- **Отрывок**:
------------------------------------
Перейти к содержанию

Виктор Пелевин: границы и метаморфозы

Материал из Викицитатника

«Виктор Пелевин: границы и метаморфозы» — статья Александра Гениса 1995 года[1].

Цитаты

[править]
  •  

Обычный спор поколений в литературном процессе сегодня часто принимает форму борьбы за советское наследство. Впрочем, похоже, что раздел уже произведён: «отцам»-шестидесятникам отошла рациональная, а «детям» иррациональная часть советского прошлого. Поэтому в постсоветской культуре столь важную роль играет соцреализм. Выполняя роль снов, он позволяет «проболтаться» коллективному подсознанию советского общества. Но здесь же проходит и граница между соцартом, который эксплуатирует материал соцреализма, и собственно постсоветской культурой, которую интересуют его методы.
Показательным примером тут может служить проза Виктора Пелевина <…>.
------------------------------------
- **Данные**:
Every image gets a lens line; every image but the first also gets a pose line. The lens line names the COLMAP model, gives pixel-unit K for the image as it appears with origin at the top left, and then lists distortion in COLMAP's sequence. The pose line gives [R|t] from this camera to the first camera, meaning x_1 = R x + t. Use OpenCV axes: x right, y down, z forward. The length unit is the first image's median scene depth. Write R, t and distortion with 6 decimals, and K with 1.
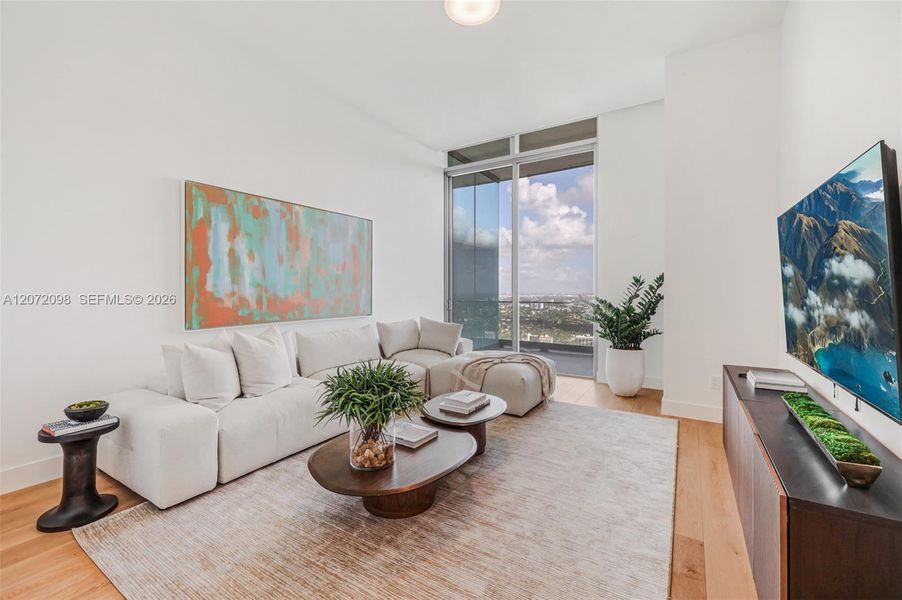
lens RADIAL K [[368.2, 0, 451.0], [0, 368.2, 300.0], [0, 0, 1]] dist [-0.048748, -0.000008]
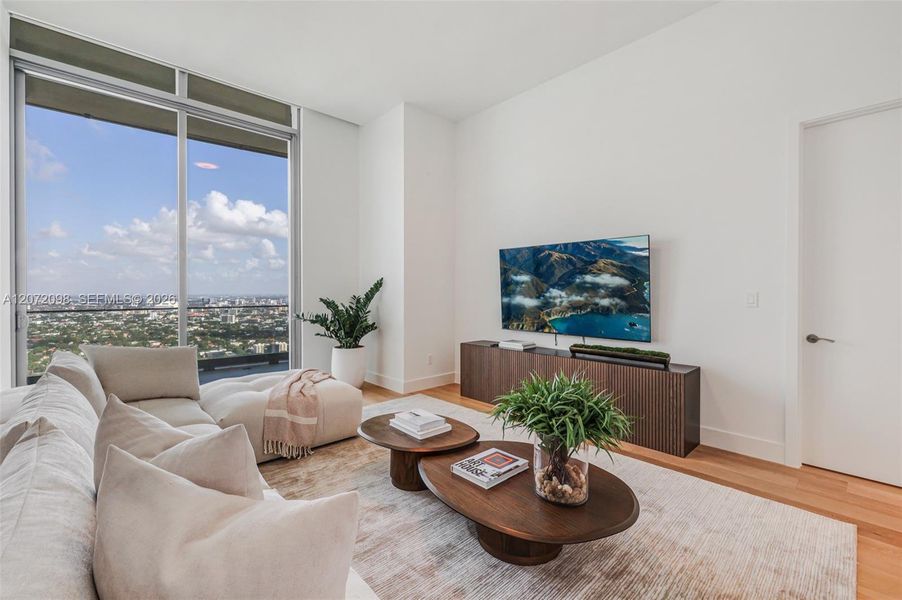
------------------------------------
- **Задания**:
[A] Ответьте по отрывку статьи о Пелевине:
(i) Кто автор статьи и в каком году она написана?
(ii) Какая часть советского прошлого отошла «отцам»-шестидесятникам?
(iii) Что в соцреализме интересует собственно постсоветскую культуру?
[B] Напишите продолжение отрывка статьи о Пелевине, начиная сразу после его последнего предложения.

- **Ответы**:
[A]
(i) Александр Генис, 1995 год.
(ii) Рациональная.
(iii) Его методы.

[B]
Текст Пелевина написан никак. Он пользуется анилиновыми красками, сквозь которые не просвечивает ни авторская личность, ни какие бы то ни было эмоции. Образы тут очерчены грубо и резко, как на фантиках. Автор не гонится за точностью детали, отчего обстоятельства места и времени стёрты у него до серийной универсальности. Собственно писательское мастерство тут всё ушло в фабулу. Приоритет сюжета над языком и стилем в этой прозе настолько очевиден, что заставляет предположить: Пелевин уже вступил на границу, за которой книга становится чем-то другим, например — сценарием видеоигры.
Специфические черты такой новой поэтики резче проявятся, если сравнить книги Пелевина с творчеством Владимира Сорокина. <…>
Сорокин — импрессионист: он предлагает читателю объективную картину психической реальности. Это — портрет души, без той радикальной ретуши, без тех корректирующих искажений, которые вносят разум, мораль и обычай. Пелевин — экспрессионист. Он сознательно деформирует изображение, подчиняя его своим дидактическим целям.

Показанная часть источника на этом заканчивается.